(INPUT FOR THIS TASK begins)

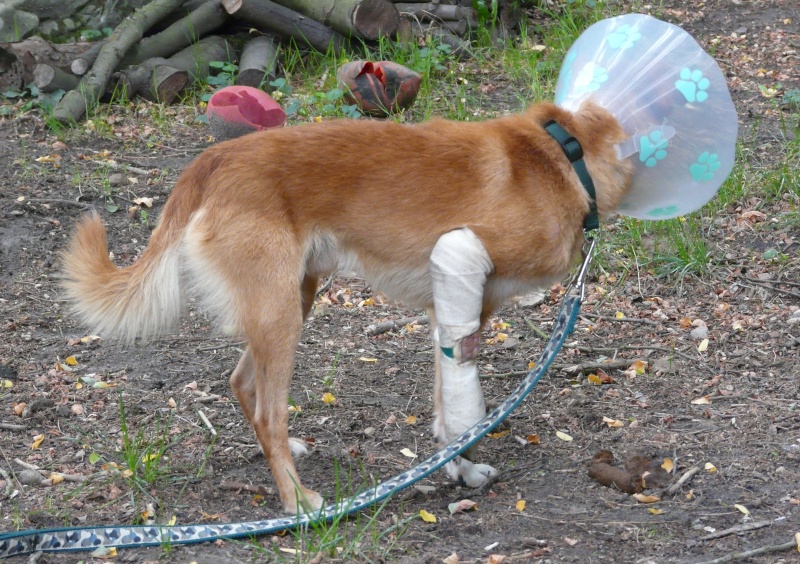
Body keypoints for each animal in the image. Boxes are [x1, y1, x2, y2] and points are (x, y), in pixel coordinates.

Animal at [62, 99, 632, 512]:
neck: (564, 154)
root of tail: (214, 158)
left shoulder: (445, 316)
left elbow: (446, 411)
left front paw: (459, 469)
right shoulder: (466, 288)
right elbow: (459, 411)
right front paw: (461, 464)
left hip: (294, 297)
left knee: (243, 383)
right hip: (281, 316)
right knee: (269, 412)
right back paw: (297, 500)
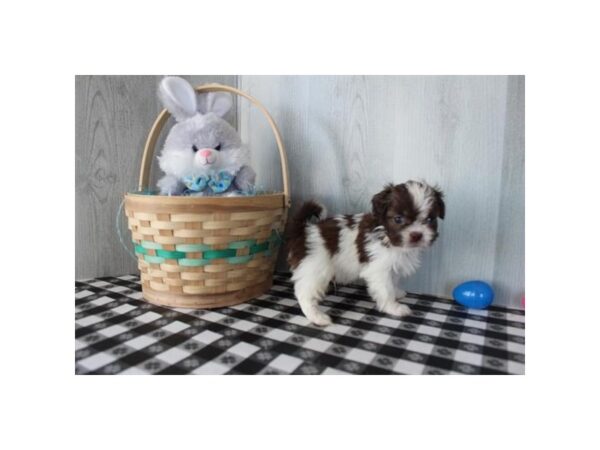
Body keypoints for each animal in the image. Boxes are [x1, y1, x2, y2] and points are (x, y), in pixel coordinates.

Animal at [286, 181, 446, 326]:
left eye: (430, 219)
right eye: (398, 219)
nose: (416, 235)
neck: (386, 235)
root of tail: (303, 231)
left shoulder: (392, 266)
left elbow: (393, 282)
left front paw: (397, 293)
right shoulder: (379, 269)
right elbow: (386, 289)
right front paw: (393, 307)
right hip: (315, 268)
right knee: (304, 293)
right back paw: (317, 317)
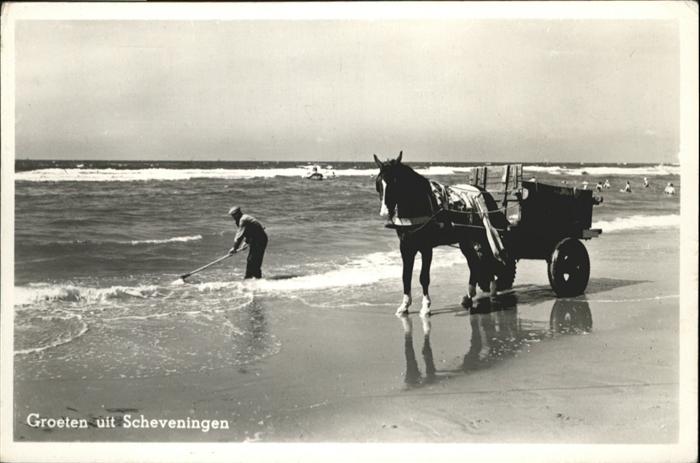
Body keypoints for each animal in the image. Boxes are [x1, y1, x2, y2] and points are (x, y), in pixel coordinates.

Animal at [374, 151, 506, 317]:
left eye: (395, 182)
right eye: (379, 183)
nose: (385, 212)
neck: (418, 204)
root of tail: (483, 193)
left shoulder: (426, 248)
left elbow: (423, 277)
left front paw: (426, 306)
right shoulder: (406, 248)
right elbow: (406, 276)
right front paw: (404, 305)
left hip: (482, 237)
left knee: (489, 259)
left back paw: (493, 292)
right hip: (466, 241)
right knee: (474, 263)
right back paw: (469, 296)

(INPUT FOR THIS TASK ends)

TASK OBJECTIVE :: Nothing but the lines from the start of the records through the line holding "left elbow: (446, 411)" should be printed, exactly as written and with the pictures left out.

TASK ANSWER ::
Body keypoints for each animal in the image. Boxes are [x1, y1, x2, y2] and points are (x, y), in pixel coordinates.

Animal at [62, 99, 632, 512]:
neck: (564, 154)
root of tail: (214, 158)
left shoulder: (445, 316)
left elbow: (446, 411)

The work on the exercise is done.